Source texts of formatted documents
******
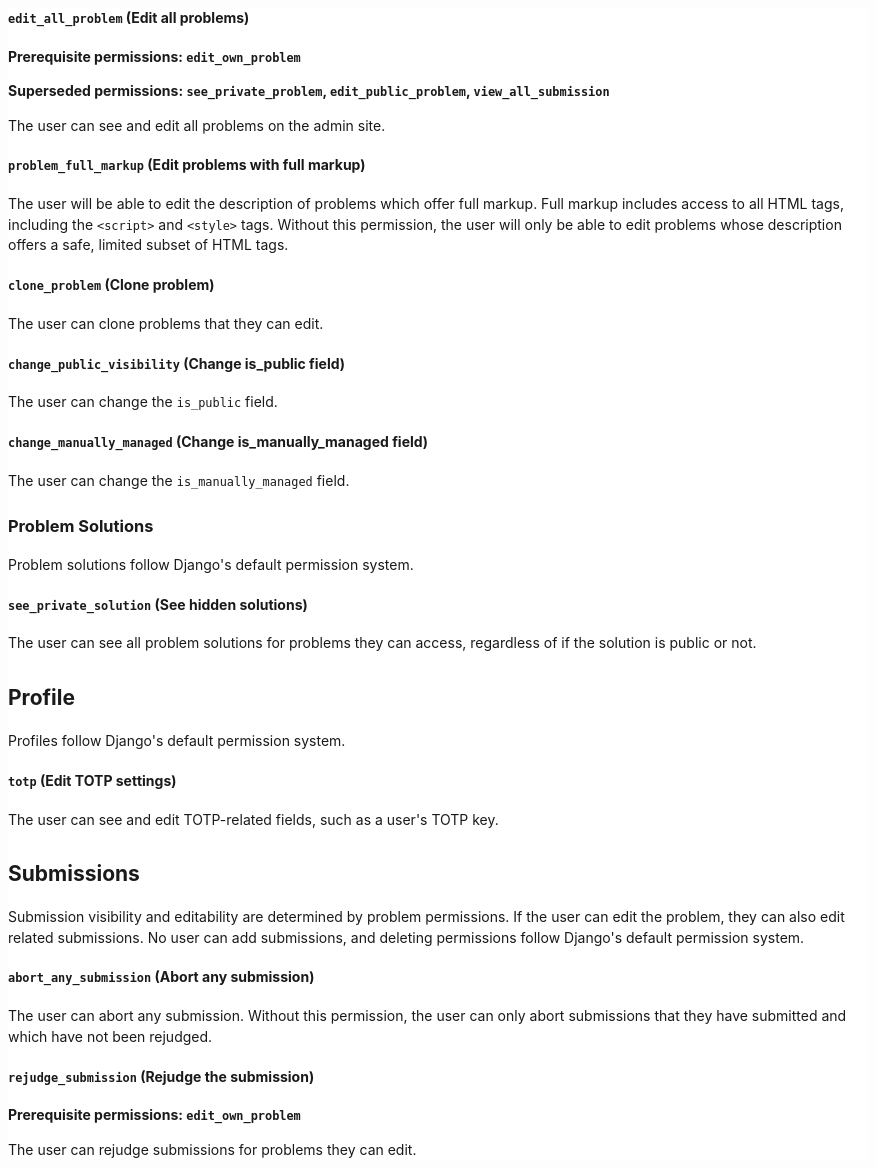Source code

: #### `edit_all_problem` (Edit all problems)
**Prerequisite permissions: `edit_own_problem`**

**Superseded permissions: `see_private_problem`, `edit_public_problem`, `view_all_submission`**

The user can see and edit all problems on the admin site.

#### `problem_full_markup` (Edit problems with full markup)
The user will be able to edit the description of problems which offer full markup. Full markup includes access to all HTML tags, including the `<script>` and `<style>` tags. Without this permission, the user will only be able to edit problems whose description offers a safe, limited subset of HTML tags.

#### `clone_problem` (Clone problem)
The user can clone problems that they can edit.

#### `change_public_visibility` (Change is_public field)
The user can change the `is_public` field.

#### `change_manually_managed` (Change is_manually_managed field)
The user can change the `is_manually_managed` field.

### Problem Solutions
Problem solutions follow Django's default permission system.

#### `see_private_solution` (See hidden solutions)
The user can see all problem solutions for problems they can access, regardless of if the solution is public or not.

## Profile
Profiles follow Django's default permission system.

#### `totp` (Edit TOTP settings)
The user can see and edit TOTP-related fields, such as a user's TOTP key.

## Submissions

Submission visibility and editability are determined by problem permissions.
If the user can edit the problem, they can also edit related submissions.
No user can add submissions, and deleting permissions follow Django's default permission system.


#### `abort_any_submission` (Abort any submission)
The user can abort any submission. Without this permission, the user can only abort
submissions that they have submitted and which have not been rejudged.

#### `rejudge_submission` (Rejudge the submission)
**Prerequisite permissions: `edit_own_problem`**

The user can rejudge submissions for problems they can edit.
******
Description of the task:
The records are given above. Copy each line in them that holds "related".

Task solution:
The user can see and edit TOTP-related fields, such as a user's TOTP key.
If the user can edit the problem, they can also edit related submissions.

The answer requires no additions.